School in France is some pretty tough stuff. Kids are taught cursive starting in Kindergarten. My son is expected to memorize poems and present them to the class, they have tests that are out of over 100 marks, and they have detailed report cards. Starting in Grade One, kids are assigned grades on everything from their homework to their formal tests, and the idea that failing children is bad for their self-esteem is a non-existent concept here. In high school, the final marks are posted publicly for the world to see. In fact, newspapers often post the graduating class's marks on the famous end of high school exam.
For a moment, speaking with these parents on the sidelines of the soccer pitch, I wondered if my son was falling behind. If we shouldn't be enrolling him in an instrument, another sport, and at least another language. That crazy fear that he would somehow be at a disadvantage if we didn't put him in as many extra-curricular activities as possible began to take hold.
Then I began to relax, and reminded myself that my husband and I had already been over this. We strongly believe in free time for kids, just as we strongly believe in the benefits of scheduled activities. Our hope is that we find a balance that works for our children. With our son, the agreement was that he could participate in soccer as long as he also kept up one activity that was not a sport. He decided to continue with art. He already speaks Spanish and English as a by-product of having parents with two different mother tongues. We have made an effort to make friends with people in Paris who speak one of those two languages as well so that our kids will spend some time speaking them on a regular basis.
We travel as much as possible, and make a point of spending Sundays as "family days" where the only requirement is that we do something as a family. I'm not willing to give those days up. My boys are still learning French, although the seven year old pretty much has it down. I consider school in French his additional language class!
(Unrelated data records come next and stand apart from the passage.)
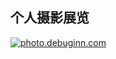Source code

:## 个人摄影展览

[![photo.debuginn.com](https://user-images.githubusercontent.com/28979768/224519496-01f62ca5-3939-44f1-b7a5-ad50af196a3f.jpg)](https://photo.debuginn.cn)
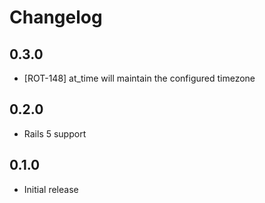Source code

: # Changelog

## 0.3.0

* [ROT-148] at_time will maintain the configured timezone

## 0.2.0

* Rails 5 support

## 0.1.0

* Initial release

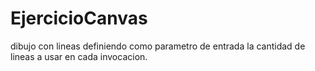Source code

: # EjercicioCanvas
dibujo con lineas definiendo como parametro de entrada la cantidad de lineas a usar en cada invocacion.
Summers are spent either at the community center daycare put on by the city, where they take weekly field trips and play a variety of sports, visiting family, or spending a few weeks traveling. The idea of shuttling my kids to nightly activities makes my muscles tense up, which is enough reason to stick to my guns.
Two activities is plenty for now. After all, the three year old will be four soon, and will shortly begin to have his own ideas of how he wants to spend his free time!